Bridging the Medical and Social Aspects of HD Care^

In addition to managing the physical symptoms of HD, a good clinical facility also needs to consider the psychosocial and overall well-being of its patients. What sets the Columbia center, and other Centers of Excellence, apart from standard treatment is how the teams there provide comprehensive care. In addition to making a diagnosis, assessing symptoms, and recommending treatments, the clinical team considers factors such as a patient’s access to continuing care, sources of funding, and concurrent medical conditions.

The center’s team also helps patients make informed decisions about various aspects of their lives, while respecting their autonomy. For example, it can be very difficult for someone with HD to give up daily activities like driving, but these decisions eventually need to be made. Yet it is difficult to determine exactly when to make these decisions, given the gradual progression of the disease. Comprehensive, individualized care from the team can help people with HD and their families make important decisions.
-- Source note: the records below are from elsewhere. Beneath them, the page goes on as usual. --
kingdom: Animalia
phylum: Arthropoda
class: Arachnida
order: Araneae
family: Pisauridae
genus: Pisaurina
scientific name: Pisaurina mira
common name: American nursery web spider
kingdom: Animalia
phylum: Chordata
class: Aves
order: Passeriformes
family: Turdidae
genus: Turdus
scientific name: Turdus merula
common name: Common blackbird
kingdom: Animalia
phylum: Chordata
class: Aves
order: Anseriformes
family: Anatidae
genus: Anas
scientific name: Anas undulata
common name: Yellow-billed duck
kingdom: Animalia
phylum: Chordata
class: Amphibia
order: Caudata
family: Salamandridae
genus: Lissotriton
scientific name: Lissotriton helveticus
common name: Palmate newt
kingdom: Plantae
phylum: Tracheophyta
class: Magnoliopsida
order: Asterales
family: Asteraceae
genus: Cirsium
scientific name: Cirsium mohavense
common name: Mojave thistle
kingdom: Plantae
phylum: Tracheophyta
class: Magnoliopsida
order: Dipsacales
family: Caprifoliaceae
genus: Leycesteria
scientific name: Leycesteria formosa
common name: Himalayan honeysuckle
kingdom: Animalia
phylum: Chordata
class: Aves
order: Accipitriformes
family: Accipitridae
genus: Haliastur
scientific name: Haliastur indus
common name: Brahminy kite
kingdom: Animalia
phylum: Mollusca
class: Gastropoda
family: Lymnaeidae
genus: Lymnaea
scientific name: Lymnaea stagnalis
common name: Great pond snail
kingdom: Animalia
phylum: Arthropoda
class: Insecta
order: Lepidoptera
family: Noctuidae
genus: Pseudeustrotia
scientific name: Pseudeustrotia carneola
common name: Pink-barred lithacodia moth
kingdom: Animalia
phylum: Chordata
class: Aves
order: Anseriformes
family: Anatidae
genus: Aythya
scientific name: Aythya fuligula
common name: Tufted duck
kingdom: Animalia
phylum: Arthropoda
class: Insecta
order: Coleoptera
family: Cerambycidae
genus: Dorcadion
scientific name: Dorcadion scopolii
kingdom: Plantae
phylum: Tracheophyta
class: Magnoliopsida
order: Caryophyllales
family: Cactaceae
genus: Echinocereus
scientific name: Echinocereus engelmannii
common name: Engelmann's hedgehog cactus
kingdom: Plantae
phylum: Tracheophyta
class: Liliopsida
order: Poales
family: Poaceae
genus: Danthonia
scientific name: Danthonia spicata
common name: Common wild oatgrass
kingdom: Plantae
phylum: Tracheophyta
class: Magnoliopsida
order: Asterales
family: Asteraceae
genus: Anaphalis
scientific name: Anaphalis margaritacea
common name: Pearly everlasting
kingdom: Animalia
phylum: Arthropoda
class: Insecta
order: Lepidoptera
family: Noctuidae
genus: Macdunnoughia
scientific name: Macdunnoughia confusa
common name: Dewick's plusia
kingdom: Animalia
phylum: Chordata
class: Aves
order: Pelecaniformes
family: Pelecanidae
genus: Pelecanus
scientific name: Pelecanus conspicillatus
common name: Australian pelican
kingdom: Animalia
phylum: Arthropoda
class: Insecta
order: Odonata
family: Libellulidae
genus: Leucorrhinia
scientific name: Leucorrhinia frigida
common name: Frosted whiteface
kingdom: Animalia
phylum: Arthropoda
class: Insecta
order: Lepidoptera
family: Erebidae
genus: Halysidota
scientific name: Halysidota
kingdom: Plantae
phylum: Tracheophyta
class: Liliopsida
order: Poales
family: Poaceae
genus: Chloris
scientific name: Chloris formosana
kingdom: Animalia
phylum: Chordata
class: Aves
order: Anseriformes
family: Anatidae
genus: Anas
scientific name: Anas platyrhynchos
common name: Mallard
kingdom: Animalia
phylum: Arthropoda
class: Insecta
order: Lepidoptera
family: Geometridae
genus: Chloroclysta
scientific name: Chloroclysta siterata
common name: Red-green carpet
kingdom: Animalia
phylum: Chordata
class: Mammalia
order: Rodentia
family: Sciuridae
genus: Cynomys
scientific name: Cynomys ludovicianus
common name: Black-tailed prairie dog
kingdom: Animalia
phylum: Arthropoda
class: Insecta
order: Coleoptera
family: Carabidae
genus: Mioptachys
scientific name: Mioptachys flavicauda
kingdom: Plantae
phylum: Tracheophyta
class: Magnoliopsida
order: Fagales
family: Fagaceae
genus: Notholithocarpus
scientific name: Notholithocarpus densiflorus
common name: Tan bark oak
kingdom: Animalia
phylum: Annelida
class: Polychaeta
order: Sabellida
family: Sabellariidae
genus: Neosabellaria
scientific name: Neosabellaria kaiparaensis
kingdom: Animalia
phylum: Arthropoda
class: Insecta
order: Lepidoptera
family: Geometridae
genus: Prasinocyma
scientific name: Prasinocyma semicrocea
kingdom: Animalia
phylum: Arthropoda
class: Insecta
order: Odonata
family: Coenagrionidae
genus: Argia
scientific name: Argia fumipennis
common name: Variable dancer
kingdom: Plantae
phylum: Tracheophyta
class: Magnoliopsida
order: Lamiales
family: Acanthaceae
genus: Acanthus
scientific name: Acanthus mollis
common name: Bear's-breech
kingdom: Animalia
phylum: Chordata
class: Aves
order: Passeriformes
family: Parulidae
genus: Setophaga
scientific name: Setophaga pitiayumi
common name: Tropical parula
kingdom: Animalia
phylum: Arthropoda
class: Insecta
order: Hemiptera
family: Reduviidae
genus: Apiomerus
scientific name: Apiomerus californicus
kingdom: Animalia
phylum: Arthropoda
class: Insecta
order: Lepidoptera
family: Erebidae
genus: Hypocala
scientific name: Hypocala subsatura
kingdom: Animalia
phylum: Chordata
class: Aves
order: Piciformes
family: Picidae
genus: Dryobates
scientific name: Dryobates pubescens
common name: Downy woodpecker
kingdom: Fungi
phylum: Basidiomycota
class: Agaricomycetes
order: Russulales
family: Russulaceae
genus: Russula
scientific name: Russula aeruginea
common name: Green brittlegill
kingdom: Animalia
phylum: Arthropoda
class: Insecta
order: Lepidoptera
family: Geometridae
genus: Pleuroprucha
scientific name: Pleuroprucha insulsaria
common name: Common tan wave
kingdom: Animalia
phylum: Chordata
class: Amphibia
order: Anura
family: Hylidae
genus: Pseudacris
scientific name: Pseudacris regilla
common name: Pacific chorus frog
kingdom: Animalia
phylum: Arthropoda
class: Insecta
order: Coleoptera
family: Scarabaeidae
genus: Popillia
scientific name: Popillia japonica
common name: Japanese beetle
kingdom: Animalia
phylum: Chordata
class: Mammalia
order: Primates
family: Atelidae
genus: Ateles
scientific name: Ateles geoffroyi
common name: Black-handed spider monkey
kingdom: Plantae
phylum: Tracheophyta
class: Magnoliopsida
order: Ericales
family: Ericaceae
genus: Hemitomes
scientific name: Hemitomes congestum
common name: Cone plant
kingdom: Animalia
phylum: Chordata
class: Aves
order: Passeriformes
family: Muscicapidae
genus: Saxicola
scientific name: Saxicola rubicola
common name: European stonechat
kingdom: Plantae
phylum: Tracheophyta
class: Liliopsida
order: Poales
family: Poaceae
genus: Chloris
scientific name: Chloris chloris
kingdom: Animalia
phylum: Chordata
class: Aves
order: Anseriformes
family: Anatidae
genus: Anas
Families affected by HD must also make decisions about predictive genetic testing. Genetic testing reveals whether a person has the HD allele, and thus whether he or she will eventually get HD. In order to make an informed decision, people need to have as much knowledge and guidance as possible. The Columbia center’s genetic counselor, Jennifer Williamson-Catania, informs at-risk individuals about the facts of genetic testing and the meaning of HD risk factors. She also makes them aware of reproductive options, such as pre-implantation genetic diagnosis (PGD). (For more information on PGD, click here). Though Ms. Williamson-Catania lays out all of the potential outcomes and alternatives to be considered, she emphasizes that she does not provide any easy “answers” or “solutions.” She is careful not to let her personal values influence the advice she gives, as the decision to be tested is a very serious one, both for the individual and for his or her family. The possibility of a genetic test only further shows how important a full range of support is for families with HD. (For more information on testing, click here).

In Conclusion^

Over the course of their visit, Hou and Tobin were impressed with the devotion and versatility of the center’s team. It was a busy day and the center was sometimes caring for four different patients at once. Yet the team still took the time to patiently answer questions from the HOPES researchers. While Ms. Williamson-Catania showed Hou and Tobin the fMRI room and discussed the difficulties of genetic counseling, she also managed to hurry back to the reception room intermittently to greet patients that had just arrived. Watching the team members in action showed the energy, attention, and empathy they had for their patients. Indeed, the patients had only positive things to say about the care and the sense of community that they experience at the center. It was clear to the HOPES researchers that the Columbia center is a model for the comprehensive care of HD.